Environment: Background for building

The context in which research is conducted serves as the foundational platform, influencing the formation, development, and impact of research findings. Particularly in the rapidly-evolving field of MLHC, the broader research environment sets the stage for how and what kind of knowledge is generated. It is crucial to recognize that the nature and quality of data, the accessibility of this data, the inherent biases present, and the diversity of those conducting research all converge to form this dynamic milieu. The importance of this research background extends beyond the realm of technical advancements, shaping the ethical, societal, and practical implications of AI technologies.

Understanding social determinants and data biases

Disparities in health and healthcare are present along numerous axes, including but far from limited to race, gender, socioeconomic status, and nationality [27]. Uncritically trained MLHC models tend to learn, reproduce, and further entrench these disparities—as shown in the prominent case of an algorithm which used past spending received as a proxy for health needs and further disadvantaged Black patients [27]. It is not enough to simply remove these attributes from the datasets, as ML models have demonstrated a concerning degree of ability to ascertain protected characteristics even in the absence of obvious proxies [38]. The data produced by social processes cannot be understood in isolation from those processes [39]. Similarly, work must be done not merely to eliminate the biases in health data, but to actively characterize and counteract the conditions which generate these biases in the first place.

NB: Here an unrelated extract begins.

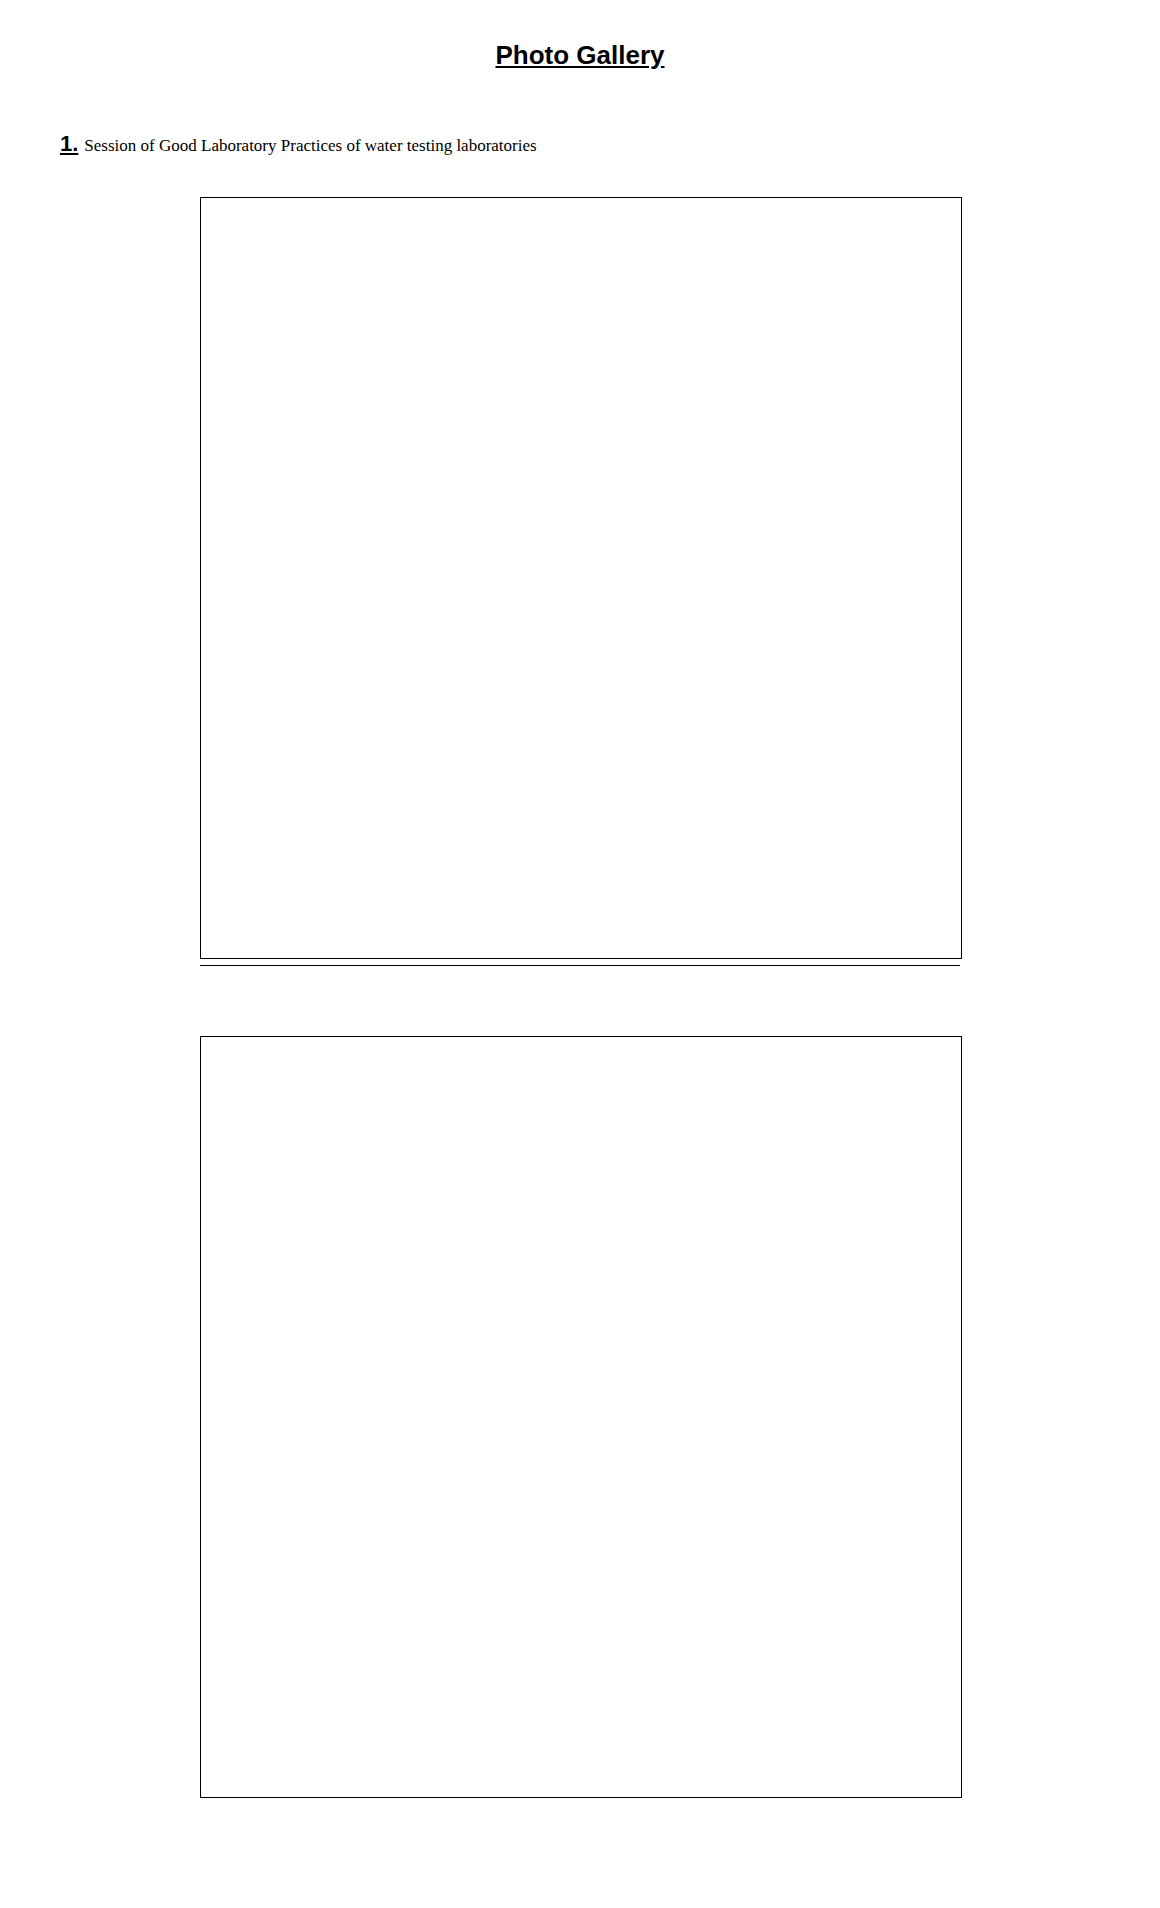Photo Gallery
1. Session of Good Laboratory Practices of water testing laboratories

Researchers must seek to achieve “data empathy” [40], and understand the intensely human processes and stories that data—particularly data in healthcare—embed [41].

We recommend:

  • Work to actively characterize and counteract underlying disparities and social determinants of health embedded in healthcare data, particularly in international contexts.
  • Engage critically with processes underlying data production, and seek both upstream and downstream measures to ensure that all patients are equitably represented and impacted.
  • Ensure that patient perspectives and insights are represented during data creation, validation, and release phases.
  • Pursue the goal of “data empathy”, ensuring that the human stories underlying medical data are not forgotten amidst the abstracting processes of MLHC.

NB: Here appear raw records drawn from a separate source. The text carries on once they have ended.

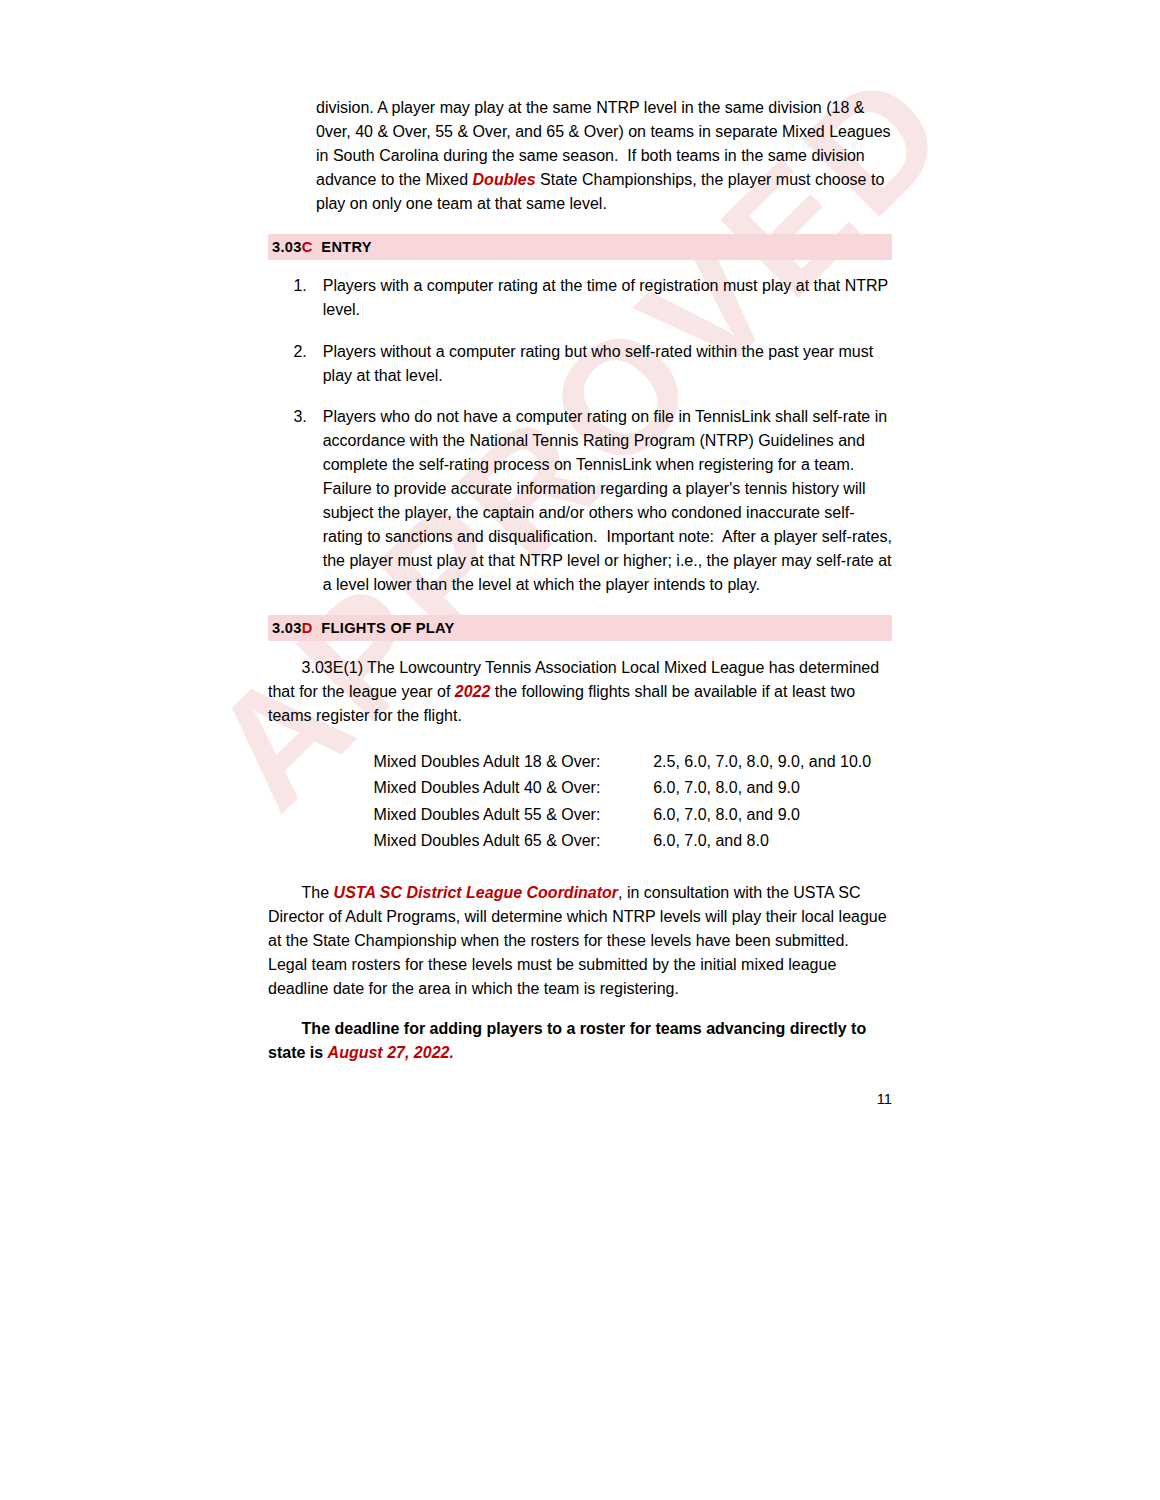APPROVED
division. A player may play at the same NTRP level in the same division (18 & 0ver, 40 & Over, 55 & Over, and 65 & Over) on teams in separate Mixed Leagues in South Carolina during the same season. If both teams in the same division advance to the Mixed Doubles State Championships, the player must choose to play on only one team at that same level.
3.03C ENTRY
Players with a computer rating at the time of registration must play at that NTRP level.
Players without a computer rating but who self-rated within the past year must play at that level.
Players who do not have a computer rating on file in TennisLink shall self-rate in accordance with the National Tennis Rating Program (NTRP) Guidelines and complete the self-rating process on TennisLink when registering for a team. Failure to provide accurate information regarding a player's tennis history will subject the player, the captain and/or others who condoned inaccurate self-rating to sanctions and disqualification. Important note: After a player self-rates, the player must play at that NTRP level or higher; i.e., the player may self-rate at a level lower than the level at which the player intends to play.
3.03D FLIGHTS OF PLAY
3.03E(1) The Lowcountry Tennis Association Local Mixed League has determined that for the league year of 2022 the following flights shall be available if at least two teams register for the flight.
| Mixed Doubles Adult 18 & Over: | 2.5, 6.0, 7.0, 8.0, 9.0, and 10.0 |
| Mixed Doubles Adult 40 & Over: | 6.0, 7.0, 8.0, and 9.0 |
| Mixed Doubles Adult 55 & Over: | 6.0, 7.0, 8.0, and 9.0 |
| Mixed Doubles Adult 65 & Over: | 6.0, 7.0, and 8.0 |
The USTA SC District League Coordinator, in consultation with the USTA SC Director of Adult Programs, will determine which NTRP levels will play their local league at the State Championship when the rosters for these levels have been submitted. Legal team rosters for these levels must be submitted by the initial mixed league deadline date for the area in which the team is registering.
The deadline for adding players to a roster for teams advancing directly to state is August 27, 2022.
11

Improving diversity among researchers

Illness impacts us all, but the burdens of both disease and substandard care tend to fall most heavily upon those who are already marginalized [42]. However, neither the demography nor the processes of the MLHC field reflect this reality. Both the broader MLHC field at large and the subfield of fairness research are disproportionately composed of male, white, and Asian researchers from a small set of high-income countries [43]. The research community as a whole also skews both younger and more able bodied than broader patient populations [44]. The result is a field with significant blind spots, and a broader failure to adequately consider and align with the voices of those who have greatest need [45]. In order to truly achieve impact, the MLHC field must embrace diversity in its deepest sense, with researchers from a wide range of racial, gender, and national backgrounds.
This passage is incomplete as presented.